--- Entries supplied ---
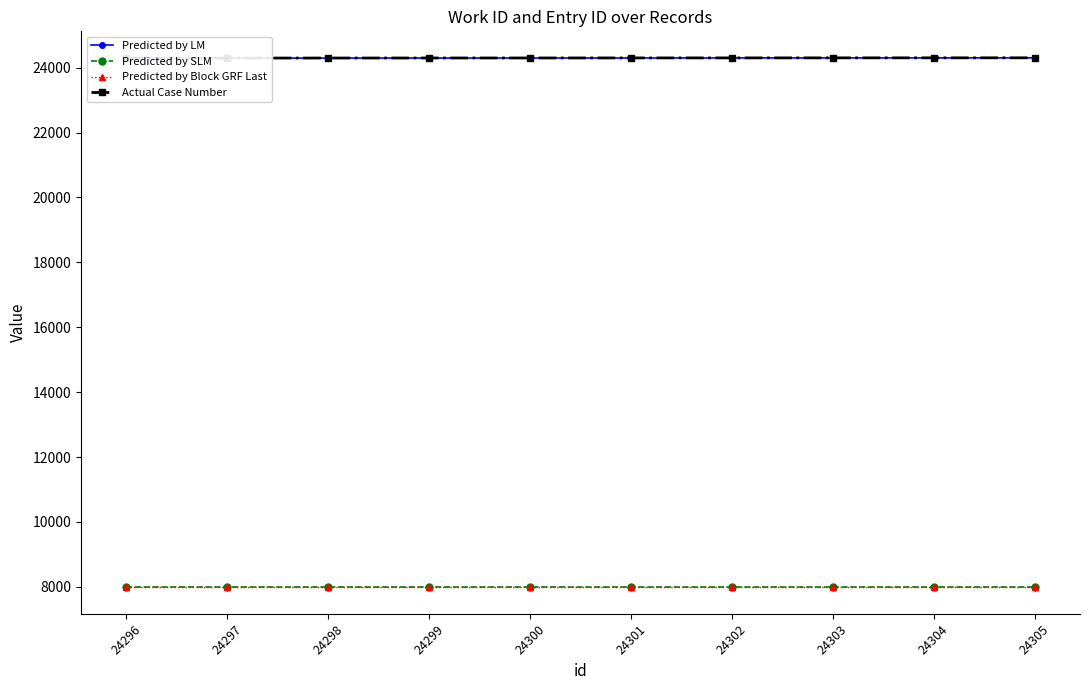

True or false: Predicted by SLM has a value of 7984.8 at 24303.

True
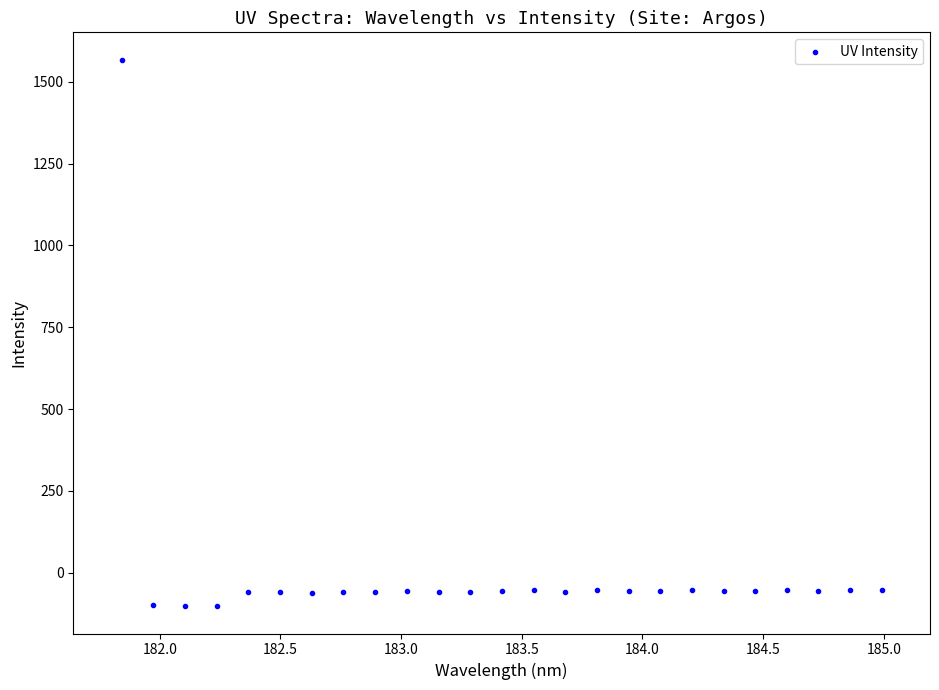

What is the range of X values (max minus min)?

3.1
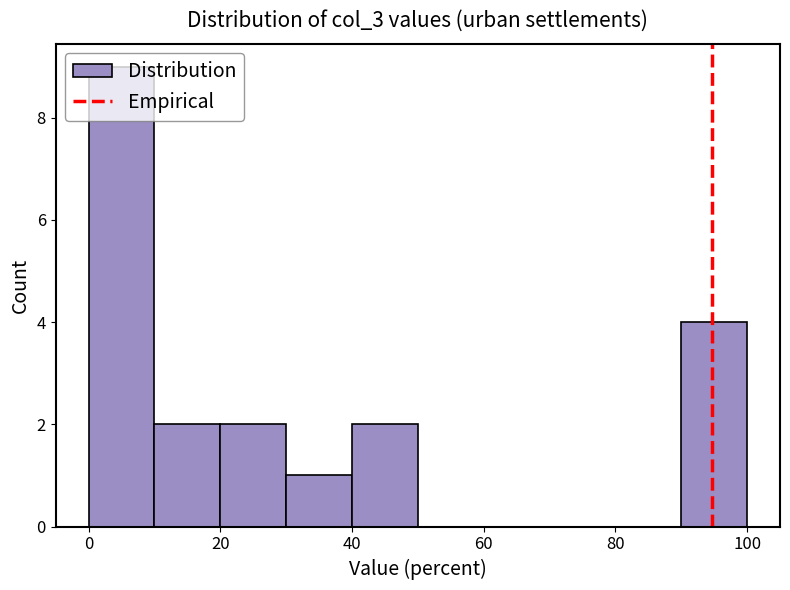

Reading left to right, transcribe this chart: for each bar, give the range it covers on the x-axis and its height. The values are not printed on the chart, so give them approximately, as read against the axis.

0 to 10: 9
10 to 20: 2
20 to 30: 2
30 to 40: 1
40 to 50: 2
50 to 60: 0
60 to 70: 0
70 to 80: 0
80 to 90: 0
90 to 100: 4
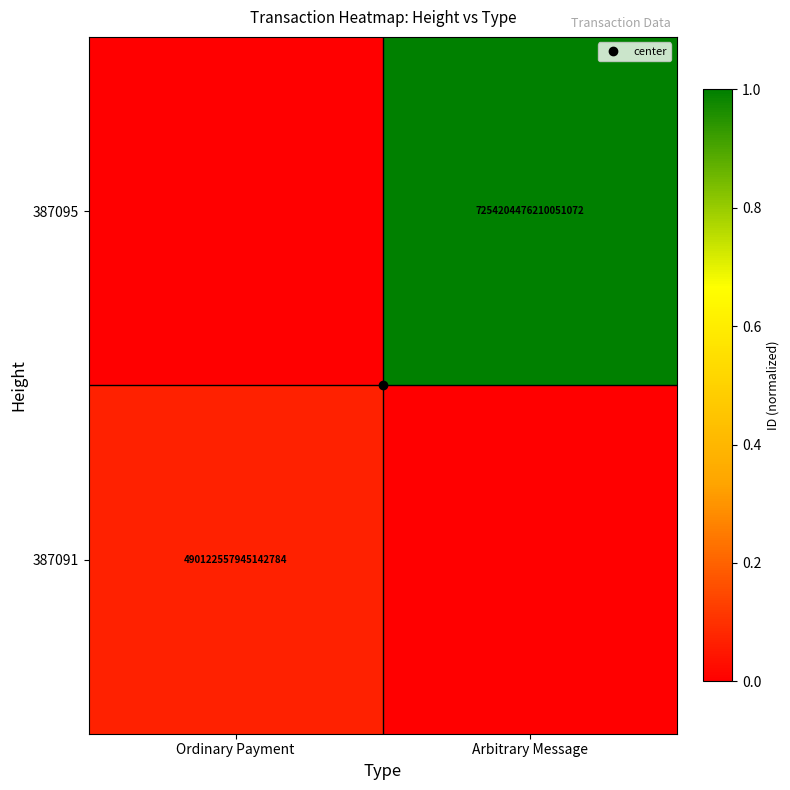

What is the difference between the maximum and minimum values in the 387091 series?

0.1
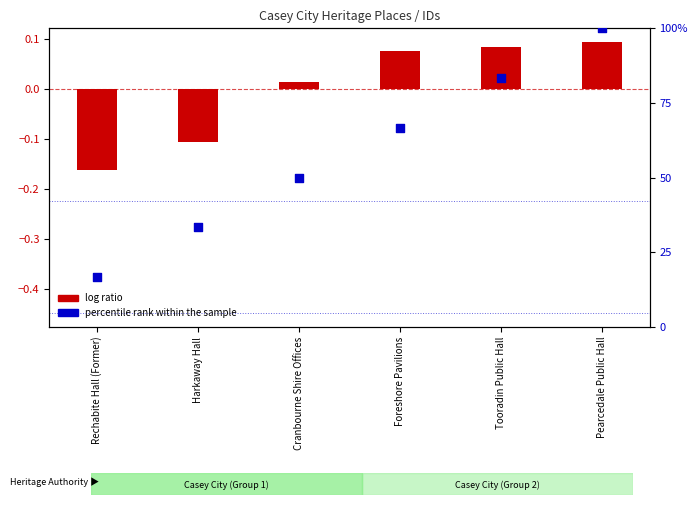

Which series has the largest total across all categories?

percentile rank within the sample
---
• Problem description: Pull out each line of the records that contains the word "series" and copy those lines in full.

• Exercise response:
What is the difference between the maximum and minimum values in the 387091 series?
Which series has the largest total across all categories?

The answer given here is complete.